- Date: 13 – 19 November
- Edition: 27th
- Surface: Hard (Indoor)
- Location: Champaign, Illinois, United States

Champions

Singles
- Patrick Kypson

Doubles
- John-Patrick Smith / Sem Verbeek
| Champaign–Urbana Challenger |

= 2023 Champaign–Urbana Challenger =

The 2023 Paine Schwartz Partners Challenger was a professional tennis tournament played on hard courts. It was the 27th edition of the tournament which was part of the 2023 ATP Challenger Tour. It took place in Champaign, Illinois, United States between November 13 and November 19, 2023.
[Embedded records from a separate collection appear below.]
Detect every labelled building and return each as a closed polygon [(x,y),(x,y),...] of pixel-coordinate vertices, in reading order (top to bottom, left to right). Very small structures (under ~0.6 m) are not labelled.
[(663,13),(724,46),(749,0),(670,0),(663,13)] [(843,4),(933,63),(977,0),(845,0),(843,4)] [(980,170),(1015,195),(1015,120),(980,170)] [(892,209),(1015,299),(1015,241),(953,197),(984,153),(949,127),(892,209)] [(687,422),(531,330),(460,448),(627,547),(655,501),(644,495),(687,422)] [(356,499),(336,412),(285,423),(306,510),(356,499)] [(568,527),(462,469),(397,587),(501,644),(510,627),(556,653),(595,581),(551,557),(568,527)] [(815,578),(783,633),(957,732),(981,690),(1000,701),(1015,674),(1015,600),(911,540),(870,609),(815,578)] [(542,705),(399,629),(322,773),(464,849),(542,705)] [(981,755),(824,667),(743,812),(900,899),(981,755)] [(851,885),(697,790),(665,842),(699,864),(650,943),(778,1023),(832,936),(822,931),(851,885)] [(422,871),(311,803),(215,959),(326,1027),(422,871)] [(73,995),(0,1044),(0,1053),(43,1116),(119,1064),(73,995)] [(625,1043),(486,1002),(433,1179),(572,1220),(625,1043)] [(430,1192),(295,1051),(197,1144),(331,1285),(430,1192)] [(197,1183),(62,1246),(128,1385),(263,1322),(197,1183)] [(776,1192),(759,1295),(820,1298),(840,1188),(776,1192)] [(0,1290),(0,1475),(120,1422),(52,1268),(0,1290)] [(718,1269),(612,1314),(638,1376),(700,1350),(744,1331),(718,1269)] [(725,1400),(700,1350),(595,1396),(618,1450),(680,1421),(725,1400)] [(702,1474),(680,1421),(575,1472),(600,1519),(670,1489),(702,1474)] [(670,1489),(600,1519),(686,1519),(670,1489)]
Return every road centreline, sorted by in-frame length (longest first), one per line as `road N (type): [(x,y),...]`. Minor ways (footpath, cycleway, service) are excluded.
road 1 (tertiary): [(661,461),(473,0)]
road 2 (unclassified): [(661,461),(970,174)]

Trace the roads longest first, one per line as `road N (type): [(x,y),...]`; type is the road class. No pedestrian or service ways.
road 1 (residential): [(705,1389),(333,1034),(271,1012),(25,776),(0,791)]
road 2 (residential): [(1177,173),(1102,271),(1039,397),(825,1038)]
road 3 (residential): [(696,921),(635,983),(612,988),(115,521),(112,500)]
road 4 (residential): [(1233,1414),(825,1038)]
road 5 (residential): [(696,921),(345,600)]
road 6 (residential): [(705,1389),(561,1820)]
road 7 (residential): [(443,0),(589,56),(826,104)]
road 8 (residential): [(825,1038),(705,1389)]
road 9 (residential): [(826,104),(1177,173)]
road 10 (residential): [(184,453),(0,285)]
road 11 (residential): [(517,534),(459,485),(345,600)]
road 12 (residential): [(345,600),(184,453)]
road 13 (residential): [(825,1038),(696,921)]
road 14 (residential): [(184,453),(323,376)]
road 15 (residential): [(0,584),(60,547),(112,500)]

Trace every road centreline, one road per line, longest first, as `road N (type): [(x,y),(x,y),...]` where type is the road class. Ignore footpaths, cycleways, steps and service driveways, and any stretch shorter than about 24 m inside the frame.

==Singles main-draw entrants==
===Seeds===

| Country | Player | Rank^{1} | Seed |
|---|---|---|---|
| USA | Aleksandar Kovacevic | 112 | 1 |
| USA | Alex Michelsen | 114 | 2 |
| USA | Emilio Nava | 153 | 3 |
| FRA | Titouan Droguet | 165 | 4 |
| USA | Denis Kudla | 183 | 5 |
| KAZ | Beibit Zhukayev | 195 | 6 |
| USA | Patrick Kypson | 241 | 7 |
| USA | Martin Damm | 269 | 8 |

- ^{1} Rankings are as of November 6, 2023.

===Other entrants===
The following players received wildcards into the singles main draw:
- JPN Kenta Miyoshi
- LAT Kārlis Ozoliņš
- USA Ethan Quinn

The following players received entry into the singles main draw as alternates:
- Evgeny Karlovskiy
- USA Stefan Kozlov
- GER Mats Rosenkranz

The following players received entry from the qualifying draw:
- USA Hunter Heck
- ESP Iñaki Montes de la Torre
- USA Alfredo Perez
- USA Alex Rybakov
- GBR Mark Whitehouse
- USA Cooper Williams

==Champions==
===Singles===

- USA Patrick Kypson def. USA Alex Michelsen 6–4, 6–3.

===Doubles===

- AUS John-Patrick Smith / NED Sem Verbeek def. USA Lucas Horve / GBR Oliver Okonkwo 6–2, 7–6^{(7–4)}.